Culver adds dimension by developing a perfect Nicely-Nicely. He is one of the few on stage who appears to be in total control of his character’s soul and has a good singing voice to top it all off. Bil Pfuderer as Arvide Abernathy, the head of the Save A Soul Mission, has a wonderful brogue and his version of “More I Cannot Wish You” was wonderfully touching.

Jim Weaver and Yolanda Christine Davis as Sky and Sarah, lack any charismatic connection. It is hard to believe them as a couple. They never look, kiss or touch as if they meant anything to one-another.

Weaver’s youth and gentleness make it hard to believe that he is THE Sky Masterson, gambler extraordinaire. But. he has a beautiful pop singing voice and is consistent in his interpretation of the role.

Davis appears miscast as Sarah. She has a beautiful singing voice, but it does not fit the show’s songs. She sings words, not meanings, and her shallow acting makes the character unbelievable.

Rohn Thomas comes close to the Nathan role, but misses the mark. He just doesn’t have the underlying New Yorkese needed for the role.
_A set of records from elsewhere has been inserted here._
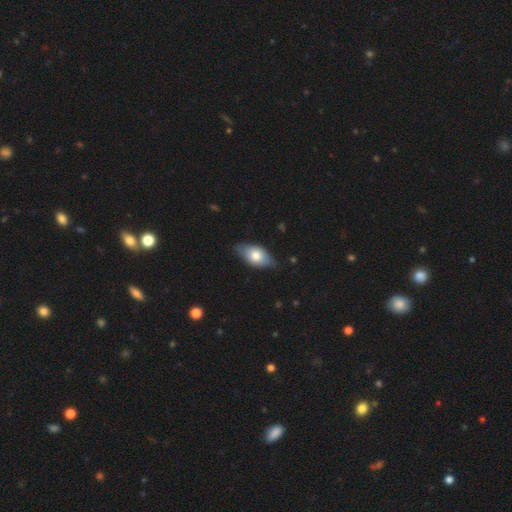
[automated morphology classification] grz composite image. It shows a smooth galaxy with no disk features (71%) that is in between round and cigar-shaped (91%). Merging: none (77%).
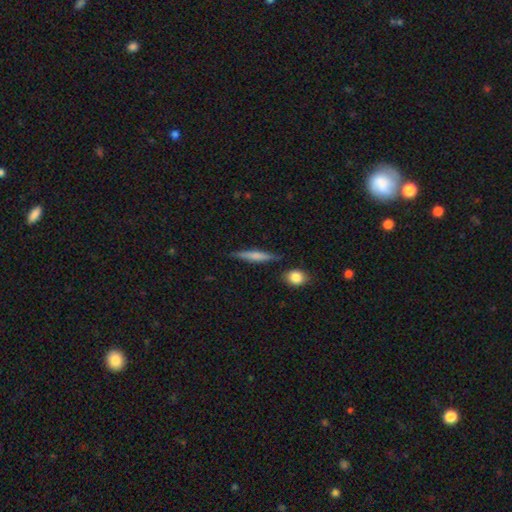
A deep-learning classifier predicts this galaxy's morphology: type=smooth (53%); roundness=cigar-shaped (86%); merging=none (83%).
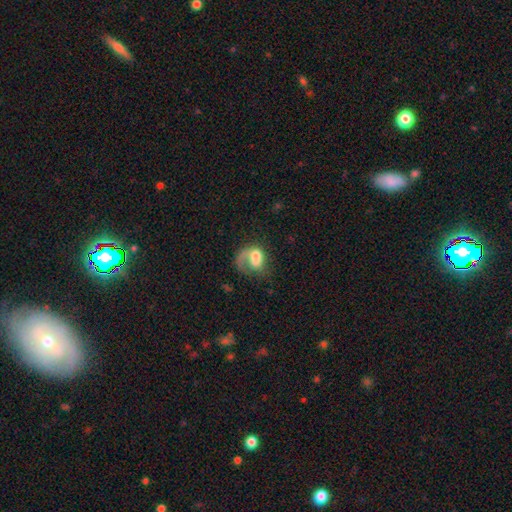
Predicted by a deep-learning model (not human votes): Smooth or featured: featured or disk — 49% (smooth — 42%)
Merging: major disturbance — 47% (none — 31%)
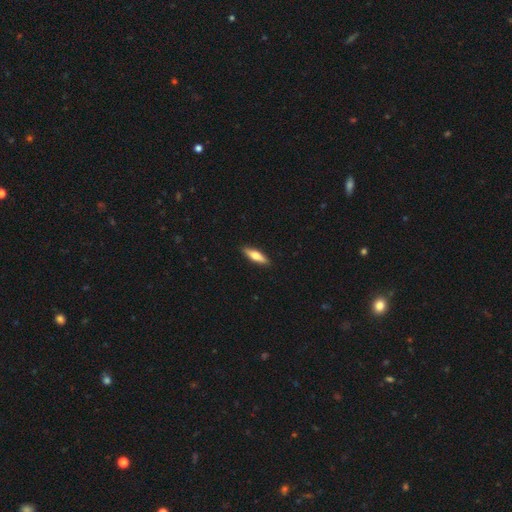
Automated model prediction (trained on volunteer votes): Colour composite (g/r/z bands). It shows a smooth galaxy with no disk features (56%) that is cigar-shaped (62%). Merging: none (90%).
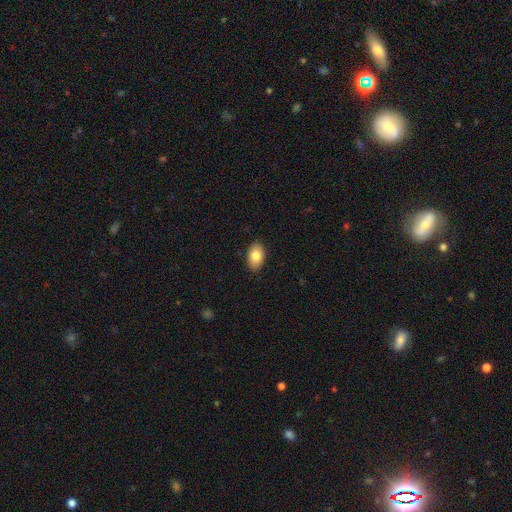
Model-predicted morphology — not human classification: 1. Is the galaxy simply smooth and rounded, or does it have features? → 83% smooth, 10% featured or disk, 7% star or artifact.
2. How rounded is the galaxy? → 91% in between, 7% round, 1% cigar-shaped.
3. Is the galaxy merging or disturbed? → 89% none, 8% minor disturbance, 2% major disturbance, 1% merger.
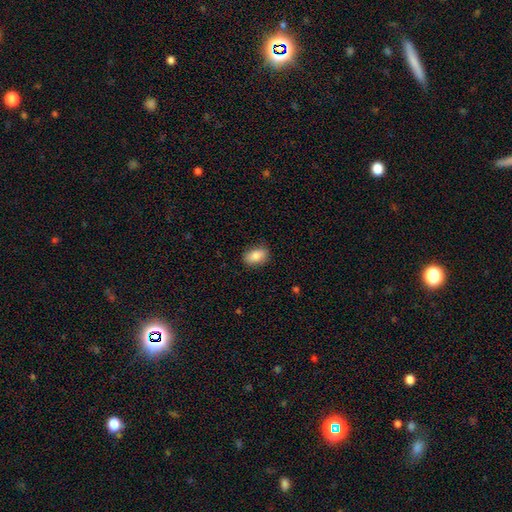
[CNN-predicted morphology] smooth-or-featured: smooth: 85% | star or artifact: 7% | featured or disk: 7%
  how-rounded: in between: 86% | round: 12% | cigar-shaped: 2%
  merging: none: 84% | minor disturbance: 12% | major disturbance: 3% | merger: 1%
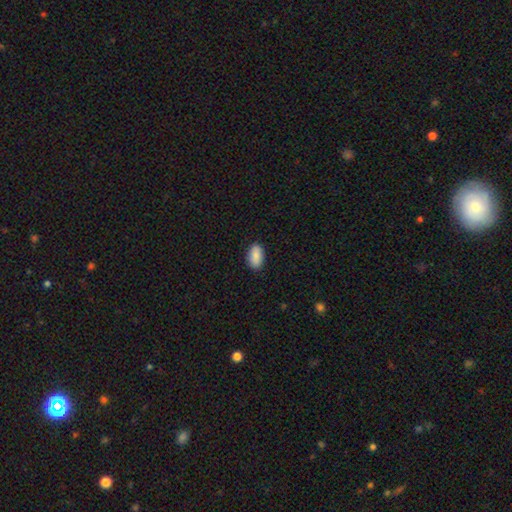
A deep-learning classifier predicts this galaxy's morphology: smooth_or_featured: smooth (p=0.88) [alt: star or artifact p=0.07]
how_rounded: in between (p=0.93) [alt: round p=0.05]
merging: none (p=0.88) [alt: minor disturbance p=0.09]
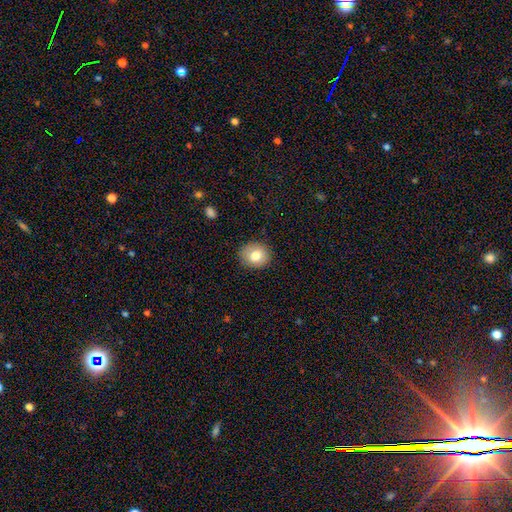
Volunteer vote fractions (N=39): Overall: smooth (85%). How rounded: round (64%; in between 36%). Merging: none (87%).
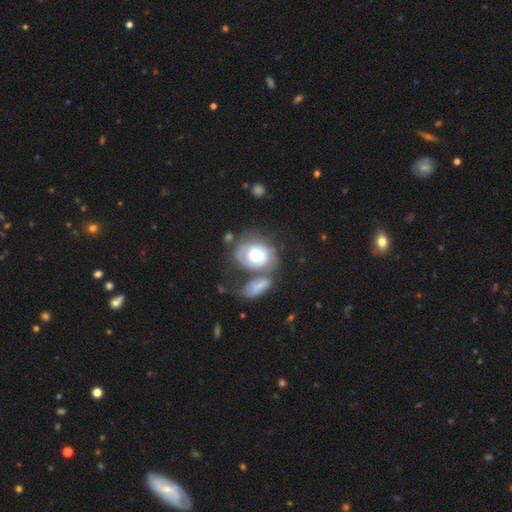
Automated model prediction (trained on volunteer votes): A smooth galaxy with no disk features (48%). Merging: merger (34%).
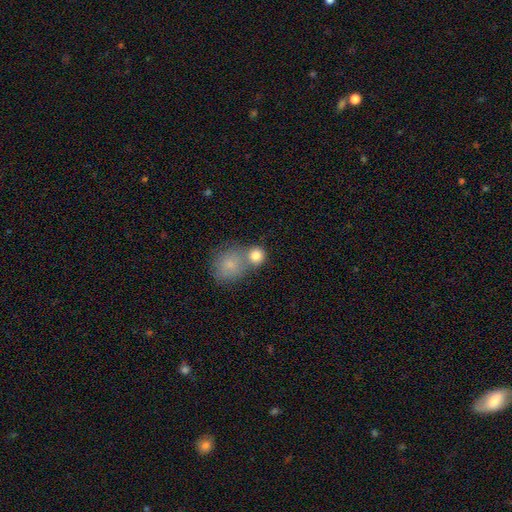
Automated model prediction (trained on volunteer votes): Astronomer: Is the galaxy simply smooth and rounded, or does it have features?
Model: smooth — 83%.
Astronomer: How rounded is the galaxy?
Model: round — 84%.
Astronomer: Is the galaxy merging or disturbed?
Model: none — 48% (runner-up: merger, 39%).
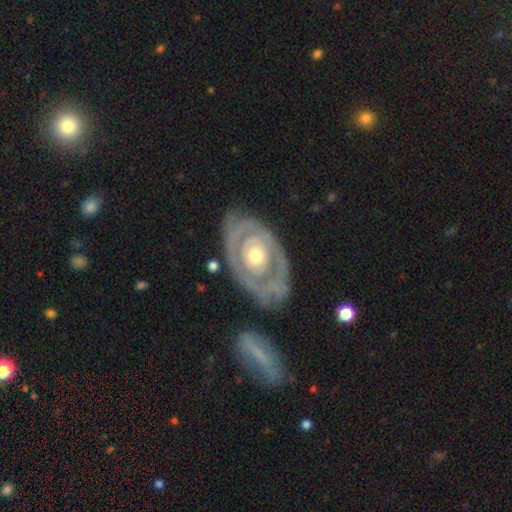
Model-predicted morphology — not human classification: The model was most divided on "spiral arms": no: 55%, yes: 45%. More confident: edge-on disk — no (94%); bar — no (88%); smooth or featured — featured or disk (76%); merging — none (70%); bulge size — moderate (69%).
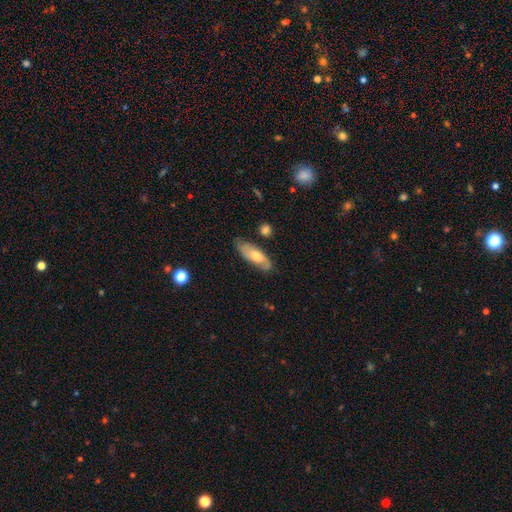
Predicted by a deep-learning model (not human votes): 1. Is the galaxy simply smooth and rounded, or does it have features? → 50% smooth, 43% featured or disk, 6% star or artifact.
Terri Kent, the director, appears stuck between a rock and a hard place. She, because of the nature of the youthful casting resources available at Porthouse, has clean scrubbed suburban youth playing New York mobsters and cabaret dancers. In the main, they feign facial expressions, lack the sounds and the attitude needed, thus are unbelievable.

Kent is also not aided much by John Crawford, her choreographer, who has failed, with two exceptions, to create exciting movements. It may have been that he realized the limited hoofing abilities of his cast and low-keyed it, but the music encourages so much more. Dance highlights were the tap number by Black and the female chorus and Culver’s delightful “Sit Down, you’re Rockin’ the Boat.”

CAPSULE JUDGEMENT: It’s worth seeing ‘GUYS AND DOLLS’ just to see MaryAnn Black in action. As she proved in Porthouse’s ‘OKLAHOMA,’ and again in ‘GUYS AND DOLLS,’ she’s a local superstar!